=== Data records ===
----------
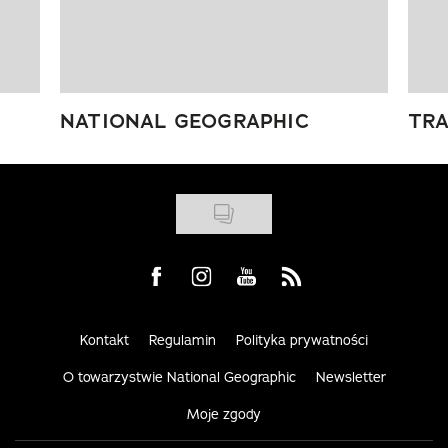
NATIONAL GEOGRAPHIC
TRA
Visit us on Facebook
Visit us on Instagram
Visit us on Youtube
Visit us on Rss
Kontakt
Regulamin
Polityka prywatności
O towarzystwie National Geographic
Newsletter
Moje zgody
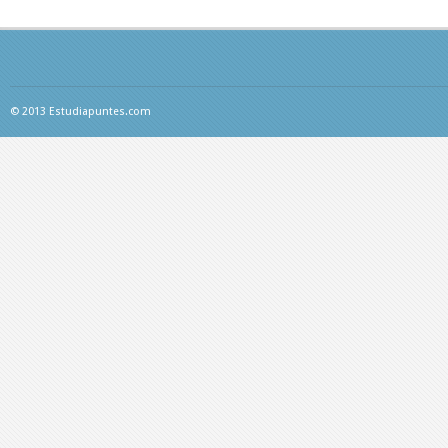
© 2013 Estudiapuntes.com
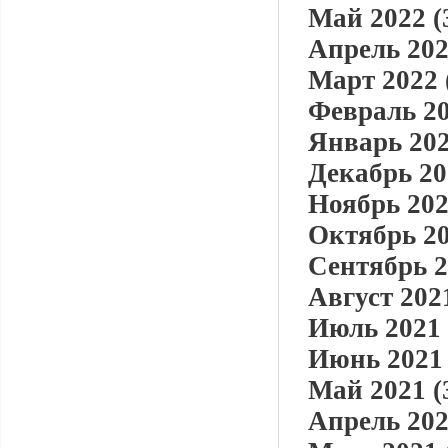
Май 2022 (
Апрель 202
Март 2022 
Февраль 20
Январь 202
Декабрь 20
Ноябрь 202
Октябрь 20
Сентябрь 2
Август 2021
Июль 2021 
Июнь 2021 
Май 2021 (
Апрель 202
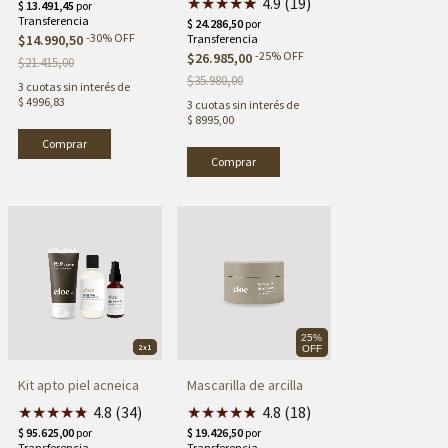
★
★
★
★
★
★
4.9 (19)
-
30
%
OFF
$14.990,50
-
25
%
OFF
$26.985,00
$21.415,00
$35.980,00
3
cuotas sin interés de
$ 4996,83
3
cuotas sin interés de
$ 8995,00
25%
2x1
OFF
Kit apto piel acneica
Mascarilla de arcilla
★
★
★
★
★
★
4.8 (34)
★
★
★
★
★
★
4.8 (18)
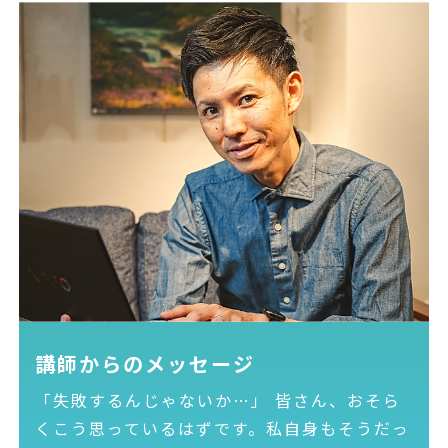
講師からのメッセージ
「失敗するんじゃないか…」 皆さん、おそら
くこう思っているはずです。私自身もそうだっ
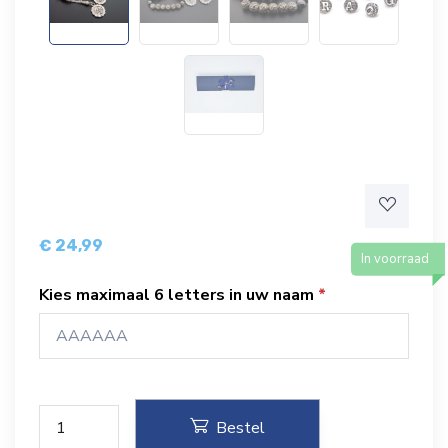
€ 24,99
In voorraad
Kies maximaal 6 letters in uw naam
Bestel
----------
Arrange the text from all the rows above as a JSON list of strings, one string per line, with blank lines dropped. Leave the picture markers out of the answer.

=== Output ===
[
  "NATIONAL GEOGRAPHIC",
  "TRA",
  "Visit us on Facebook",
  "Visit us on Instagram",
  "Visit us on Youtube",
  "Visit us on Rss",
  "Kontakt",
  "Regulamin",
  "Polityka prywatności",
  "O towarzystwie National Geographic",
  "Newsletter",
  "Moje zgody",
  "© 2013 Estudiapuntes.com",
  "Май 2022 (",
  "Апрель 202",
  "Март 2022 ",
  "Февраль 20",
  "Январь 202",
  "Декабрь 20",
  "Ноябрь 202",
  "Октябрь 20",
  "Сентябрь 2",
  "Август 2021",
  "Июль 2021 ",
  "Июнь 2021 ",
  "Май 2021 (",
  "Апрель 202",
  "★",
  "★",
  "★",
  "★",
  "★",
  "★",
  "4.9 (19)",
  "-",
  "30",
  "%",
  "OFF",
  "$14.990,50",
  "-",
  "25",
  "%",
  "OFF",
  "$26.985,00",
  "$21.415,00",
  "$35.980,00",
  "3",
  "cuotas sin interés de",
  "$ 4996,83",
  "3",
  "cuotas sin interés de",
  "$ 8995,00",
  "25%",
  "2x1",
  "OFF",
  "Kit apto piel acneica",
  "Mascarilla de arcilla",
  "★",
  "★",
  "★",
  "★",
  "★",
  "★",
  "4.8 (34)",
  "★",
  "★",
  "★",
  "★",
  "★",
  "★",
  "4.8 (18)",
  "講師からのメッセージ",
  "「失敗するんじゃないか…」 皆さん、おそら",
  "くこう思っているはずです。私自身もそうだっ",
  "€ 24,99",
  "In voorraad",
  "Kies maximaal 6 letters in uw naam",
  "Bestel"
]